Vu le jugement rendu par le Tribunal du travail, le 7 mars 2019 ;

Vu l'exploit d'appel et d'assignation du ministère de Maître Claire NOTARI, huissier, en date du 2 mai 2019 (enrôlé sous le numéro 2019/000111) ;

Vu les conclusions déposées les 12 juillet 2019 et 3 décembre 2019 par Maître Joëlle PASTOR-BENSA, avocat-défenseur, au nom de Madame m. M.;

Vu les conclusions déposées le 11 octobre 2019 par Maître Olivier MARQUET, avocat-défenseur, au nom de la Société Anonyme Monégasque F.;

À l'audience du 10 décembre 2019, vu la production de leurs pièces par les conseils des parties ;

Après en avoir délibéré conformément à la loi ;

La Cour statue sur l'appel relevé par la Société Anonyme Monégasque F. à l'encontre d'un jugement du Tribunal du travail du 7 mars 2019.

Considérant les faits suivants :

m. M. a été embauchée par la SAM F. anciennement M. P. à compter du 4 novembre 2002, en qualité d'agent de méthodes, filière employé et technicien niveau IV, échelon A, coefficient 250.

Son licenciement fondé sur l'article 6 de la loi n° 729 du 16 mars 1963, lui a été notifié par lettre en date du 8 octobre 2015.

Par requête du 18 avril 2016, m. M. a saisi le Tribunal du travail en conciliation des demandes suivantes :

  • - rappel de salaire (jours fériés) : 250 euros,

  • - congés payés sur rappel de salaire : 25 euros,

  • - complément indemnité de licenciement: 1.200 euros,

  • - dommages et intérêts pour licenciement abusif et mauvaises conditions de travail (notamment harcèlement) : 80.000 euros,

  • - intérêts au taux légal,

  • - exécution provisoire.

Aux termes de conclusions déposées ultérieurement, m. M. a sollicité du Tribunal du travail la condamnation de la SAM F. à lui payer les sommes de :

  • - 218,39 euros bruts à titre de rappel de salaire,

  • - 21,84 euros bruts à titre de congés payés sur rappel de salaire,

  • - 1.182,90 euros à titre de complément d'indemnité de licenciement,

  • - 80.000 euros à titre de dommages et intérêts pour licenciement abusif et mauvaises conditions de travail,

  • - et ce avec intérêts au taux légal à compter du jugement à intervenir.

+-------+

**Travail à faire:**
Reproduisez tel quel le passage du texte fourni qui s'ouvre sur les mots contenant « Vu les conclusions déposées les » et s'achève sur « A, coefficient 250. ».

Lignes d'un jeu de données:
+-------+

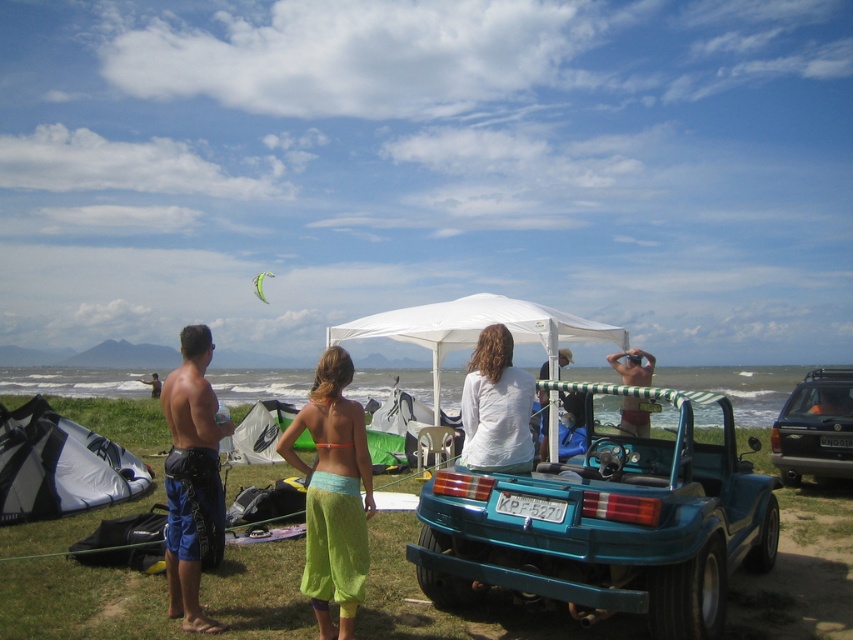
From the picture: You are a photographer trying to capture both the white fabric kite at lower left and the green fabric kite at upper center in a single shot. Which kite should you focus on first to ensure both are in frame?

The white fabric kite at lower left should be focused on first since it is positioned to the right of the green fabric kite at upper center, allowing the photographer to adjust the camera angle to include both in the frame.

You are standing at the point marked as point (24, 429). You want to throw a frisbee to your friend who is at the other end of the beach. If the beach is 10 meters wide, can you reach your friend without the frisbee going into the water?

The distance between you and your friend is 8.52 meters, which is less than the beach width of 10 meters. Therefore, you can throw the frisbee to your friend without it entering the water.

You are planning to fly the white fabric kite at lower left near the white matte tent at center. Based on their sizes, will the kite be visible above the tent when it is fully extended?

The white fabric kite at lower left is shorter than the white matte tent at center, so when fully extended, the kite will not be visible above the tent.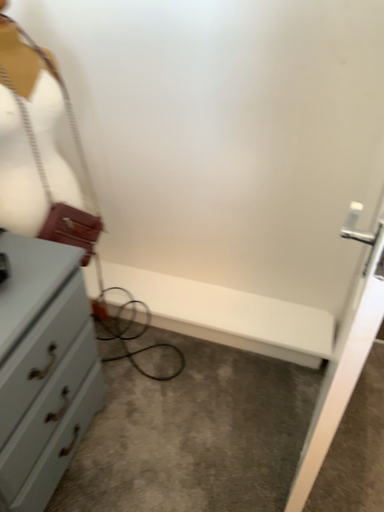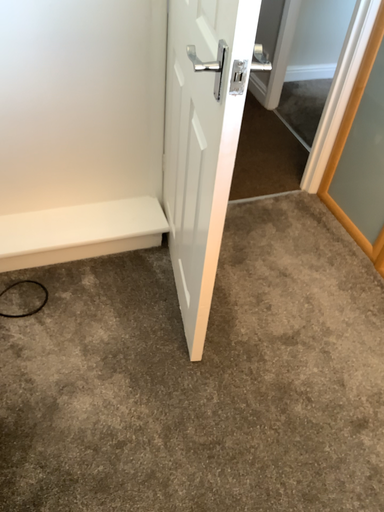
Question: How did the camera likely rotate when shooting the video?

Choices:
 (A) rotated right
 (B) rotated left

Answer: (A)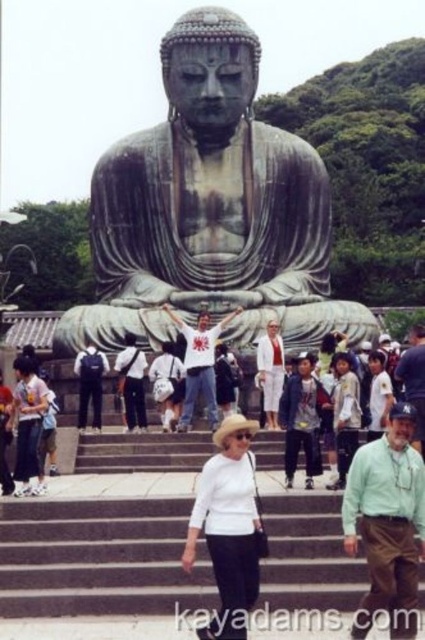
Which is in front, point (385, 472) or point (133, 374)?

Point (385, 472) is in front.

Is point (401, 417) in front of point (118, 360)?

Yes, point (401, 417) is in front of point (118, 360).

This screenshot has height=640, width=425. What do you see at coordinates (388, 522) in the screenshot? I see `green cotton shirt at center` at bounding box center [388, 522].

Find the location of a particular element. Image resolution: width=425 pixels, height=640 pixels. green cotton shirt at center is located at coordinates (388, 522).

From the picture: Is gray concrete stairs at center to the right of white matte hat at center from the viewer's perspective?

Incorrect, gray concrete stairs at center is not on the right side of white matte hat at center.

Does gray concrete stairs at center appear over white matte hat at center?

No.

This screenshot has height=640, width=425. What do you see at coordinates (99, 556) in the screenshot?
I see `gray concrete stairs at center` at bounding box center [99, 556].

You are a GUI agent. You are given a task and a screenshot of the screen. Output one action in this format:
    pyautogui.click(x=<x>, y=<y>)
    Task: Click on the gray concrete stairs at center
    
    Given the screenshot: What is the action you would take?
    pyautogui.click(x=99, y=556)

Based on the photo, is the position of gray concrete stairs at center less distant than that of green cotton shirt at center?

No, gray concrete stairs at center is further to the viewer.

Consider the image. Can you confirm if gray concrete stairs at center is positioned below green cotton shirt at center?

Correct, gray concrete stairs at center is located below green cotton shirt at center.

Locate an element on the screen. The height and width of the screenshot is (640, 425). gray concrete stairs at center is located at coordinates (99, 556).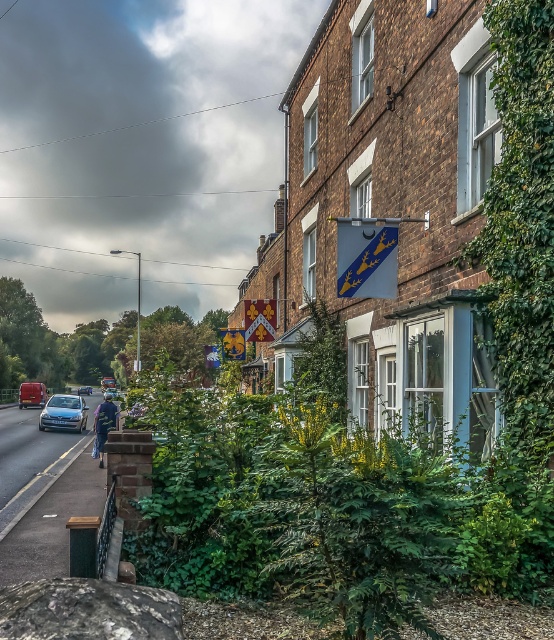
Consider the image. You are a delivery driver who needs to park your vehicle in this area. There is a satin silver sedan at lower left. Based on its position, can you determine if there is enough space to park your truck, which is 6 meters long, next to it without overlapping?

The satin silver sedan at lower left is located at point (64,412). However, without knowing the exact dimensions of the parking area or the distance between the sedan and nearby obstacles, it is impossible to determine if there is sufficient space to park a 6 meter long truck next to it without overlapping.

You are a delivery person who needs to park your vehicle between the metallic silver van at left and the silver metallic car at center. The parking space between them is exactly 2 meters wide. Your delivery truck is 2.2 meters wide. Can you fit your truck into this space?

The metallic silver van at left has a lesser width compared to silver metallic car at center. However, the parking space between them is only 2 meters wide, which is narrower than your 2.2 meter wide truck. Therefore, your truck cannot fit into this space.

You are a pedestrian standing at the edge of the road and see the satin silver sedan at lower left and the silver metallic car at center. Which car is closer to your right side?

The satin silver sedan at lower left is to the right of the silver metallic car at center, so the satin silver sedan at lower left is closer to your right side.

+-------+

**Corrigé de l'exercice:**
Vu les conclusions déposées les 12 juillet 2019 et 3 décembre 2019 par Maître Joëlle PASTOR-BENSA, avocat-défenseur, au nom de Madame m. M.;

Vu les conclusions déposées le 11 octobre 2019 par Maître Olivier MARQUET, avocat-défenseur, au nom de la Société Anonyme Monégasque F.;

À l'audience du 10 décembre 2019, vu la production de leurs pièces par les conseils des parties ;

Après en avoir délibéré conformément à la loi ;

La Cour statue sur l'appel relevé par la Société Anonyme Monégasque F. à l'encontre d'un jugement du Tribunal du travail du 7 mars 2019.

Considérant les faits suivants :

m. M. a été embauchée par la SAM F. anciennement M. P. à compter du 4 novembre 2002, en qualité d'agent de méthodes, filière employé et technicien niveau IV, échelon A, coefficient 250.